Огневую позицию было решено занять на опушке высокого редкого леса восточнее поселка Василисино, в двадцати километрах к западу от станции Вадино. У ветряной мельницы на западной окраине поселка расположился наш НП.
Пока батарея скрытно выдвигалась на огневую позицию, старший лейтенант Кун начал готовить исходные данные для открытия огня. Их правильность подполковник А. И. Кривошапов и я проверили несколько раз.
И вот все готово к залпу. Доложили комдиву и в ожидании сигнала стали наблюдать за полем боя. К западу местность несколько понижалась. На желто-зеленом поле разбросанно росли низкие кусты. Здесь, в наскоро вырытых неглубоких окопах, залегли наши стрелки. Дальше виднелась речка, а за ней — неприятельские окопы. Около построек полуразрушенного села можно было в стереотрубу рассмотреть замаскированные машины. Туда же подходили группы немецких солдат, двигались повозки.

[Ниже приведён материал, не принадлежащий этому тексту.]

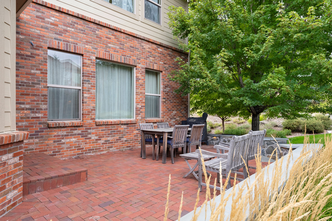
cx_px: 166
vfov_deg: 55.2
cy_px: 110
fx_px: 212
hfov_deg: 76.1
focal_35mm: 23
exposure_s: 1/50
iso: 200
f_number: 8
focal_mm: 23
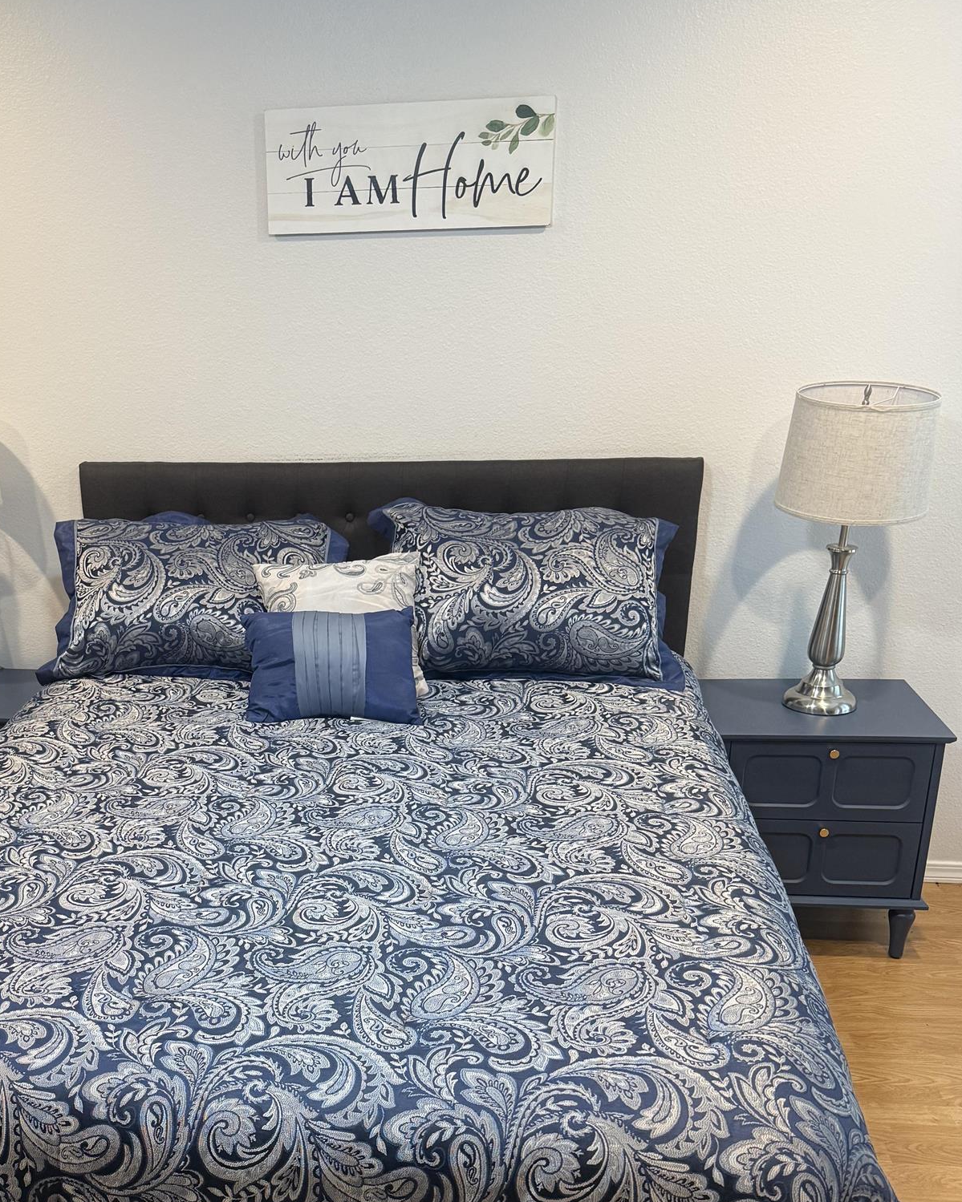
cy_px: 773
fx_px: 1281
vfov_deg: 49.6
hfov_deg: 40.3
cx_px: 274
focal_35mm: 36
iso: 200
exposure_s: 1/60
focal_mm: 6.76
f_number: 1.78
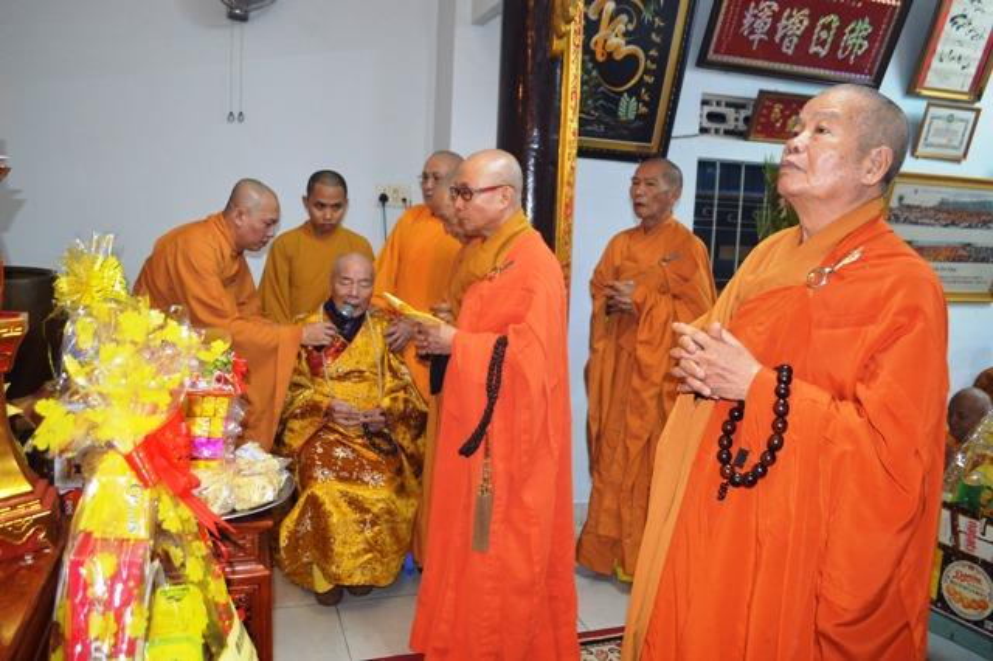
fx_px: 744
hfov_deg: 67.4
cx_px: 496
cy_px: 330
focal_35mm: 27
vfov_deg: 47.9
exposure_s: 1/30
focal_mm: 18
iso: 1250
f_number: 3.5
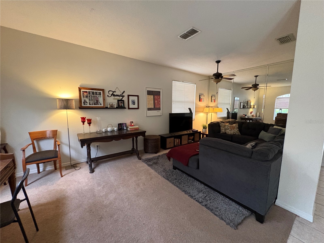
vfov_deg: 85.7
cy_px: 122
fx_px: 131
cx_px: 162
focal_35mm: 14
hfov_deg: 102.1
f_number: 2.2
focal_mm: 2.22
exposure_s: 1/60
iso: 800
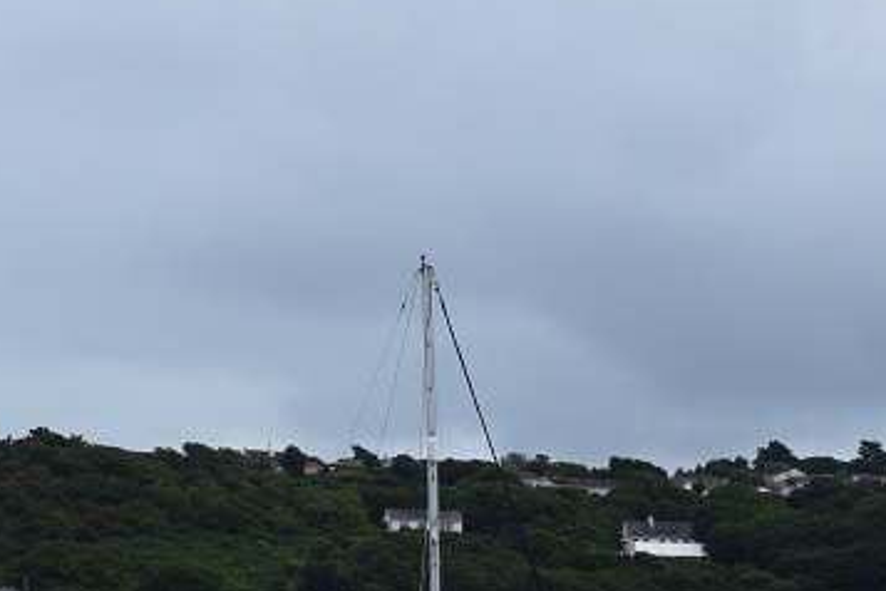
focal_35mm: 236
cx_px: 715
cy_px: 738
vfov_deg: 5.8
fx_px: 5818
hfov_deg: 8.7
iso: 400
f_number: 11
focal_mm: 55
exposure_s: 1/400
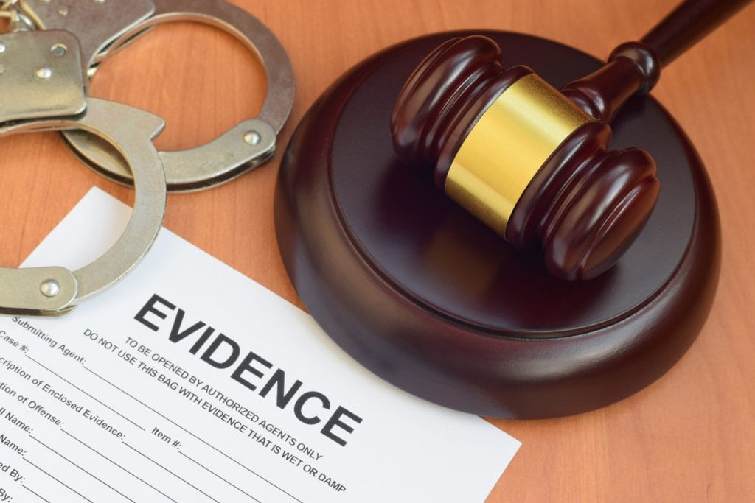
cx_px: 378
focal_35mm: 75
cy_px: 252
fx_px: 1573
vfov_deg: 18.2
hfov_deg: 27.0
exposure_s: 1/8
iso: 100
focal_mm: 50
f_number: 9
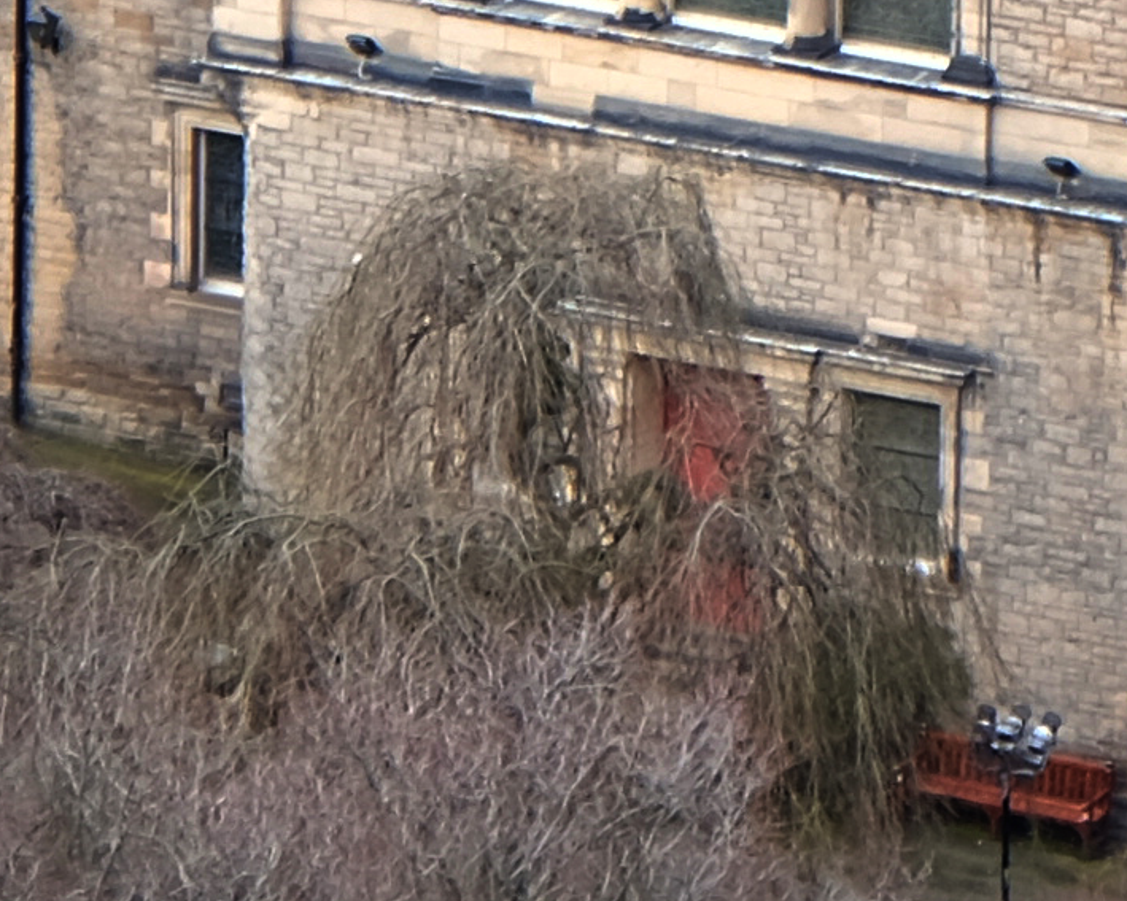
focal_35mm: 538
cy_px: -1470
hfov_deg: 3.6
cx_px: 690
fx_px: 17942
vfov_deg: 2.8
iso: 200
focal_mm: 55
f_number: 4
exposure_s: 1/140
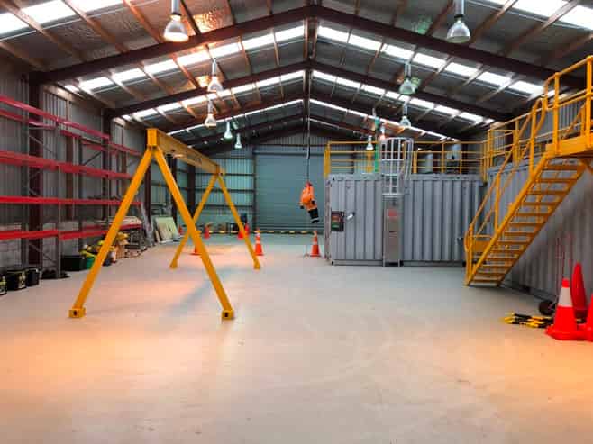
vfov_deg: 49.7
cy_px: 222
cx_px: 296
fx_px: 479
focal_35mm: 28
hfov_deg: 63.5
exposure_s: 1/33
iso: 32
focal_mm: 3.99
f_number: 1.8
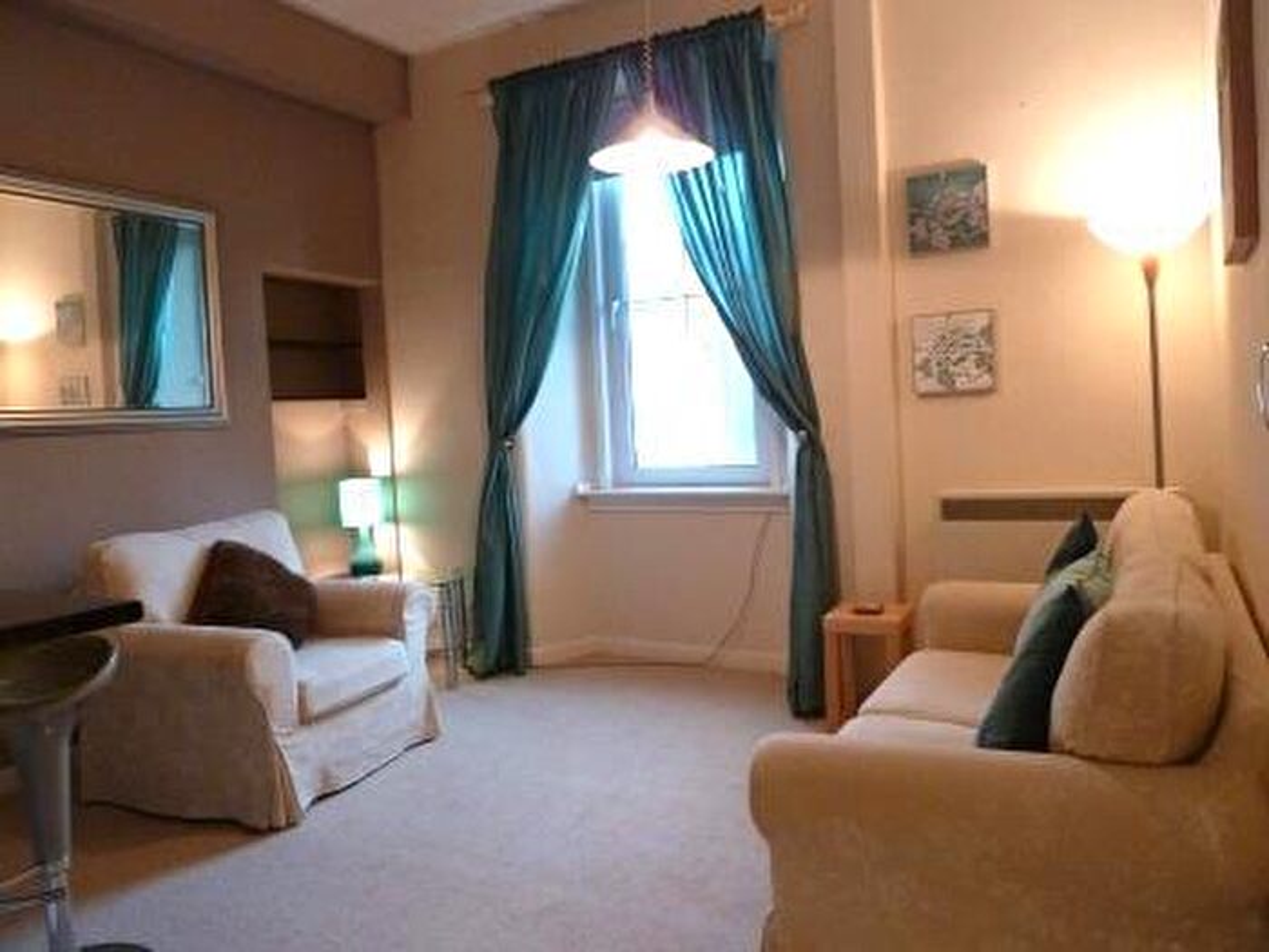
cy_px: 476
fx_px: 916
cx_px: 634
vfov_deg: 54.9
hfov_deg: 69.4
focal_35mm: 25
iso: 400
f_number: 3.3
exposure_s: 1/30
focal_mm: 4.1
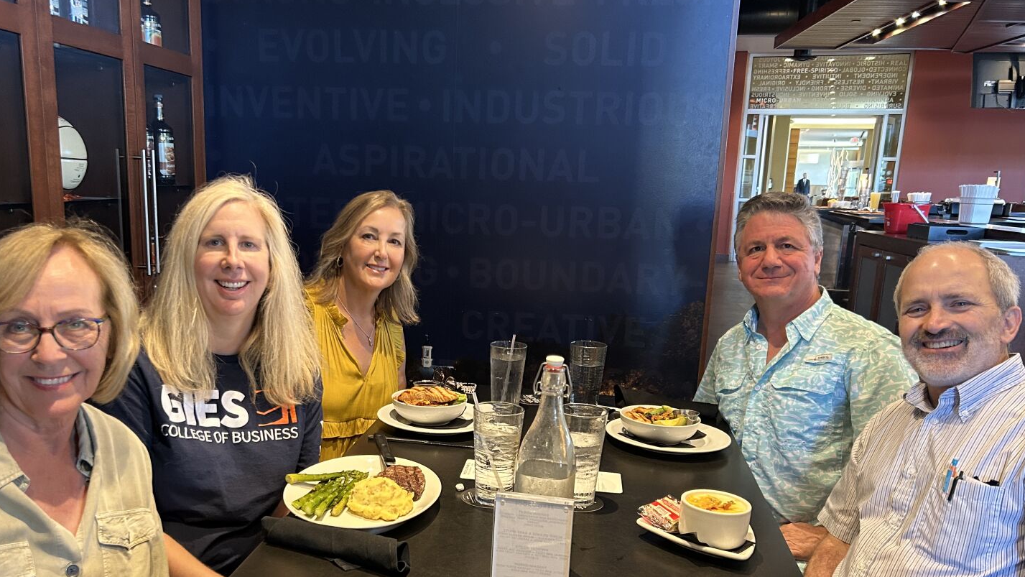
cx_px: 455
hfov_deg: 59.3
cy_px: 383
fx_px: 897
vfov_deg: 35.3
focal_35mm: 33
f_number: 1.5
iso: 250
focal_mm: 5.7
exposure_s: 1/60
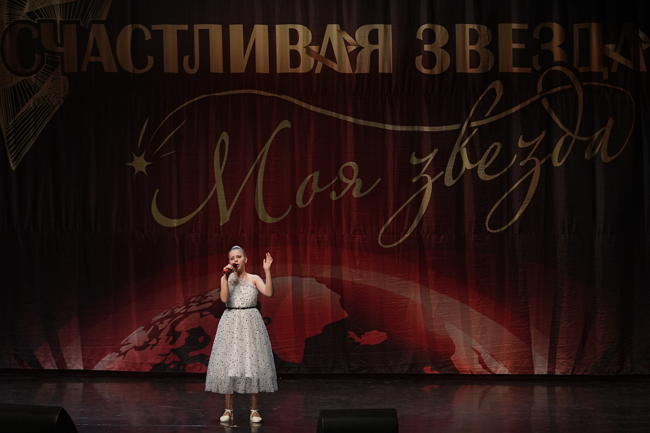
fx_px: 1914
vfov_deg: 12.9
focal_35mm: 106
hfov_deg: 19.3
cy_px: 217
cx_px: 323
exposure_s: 1/400
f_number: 2.8
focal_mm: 70
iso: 1600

Наконец — сигнал от комдива, и старший лейтенант Кун скомандовал: «Огонь!» Сзади нас загрохотало. Это 144 реактивные мины начали срываться с направляющих полос боевых машин. А затем огненные снаряды с оглушительным ревом пронеслись над головами, и мы невольно пригнулись. Но, взяв себя в руки, опять впились в окуляры биноклей, с волнением наблюдая за районом, где, по расчету, должны были рваться мины.
И вот там стали появляться огромные, с ярким блеском вспышки разрывов. Они сопровождались страшным грохотом. Черная туча из дыма и земли затянула участок обстрела. Ничего нельзя было различить. Проходят секунды, минуты. Постепенно рассеивается дым разрывов, и теперь видно: в расположении противника горят постройки, машины. Значит, все правильно! По телефону звонит довольный комдив:
— Вот это огонь! Силища! Молодцы! Здорово дали фрицам!
Я вижу на лицах товарищей улыбки, и мы наперебой начинаем высказывать друг другу свои чувства. Внезапный огонь реактивной батареи ошеломил противника.
Уцелевшие гитлеровцы, обезумев от страха, спасались бегством, заражая паникой солдат соседних подразделений.
Надо сказать, и наши пехотинцы тоже поначалу смутились, когда увидели над собой воющие огненные снаряды. Но потом смело поднялись в атаку и взяли намеченный рубеж.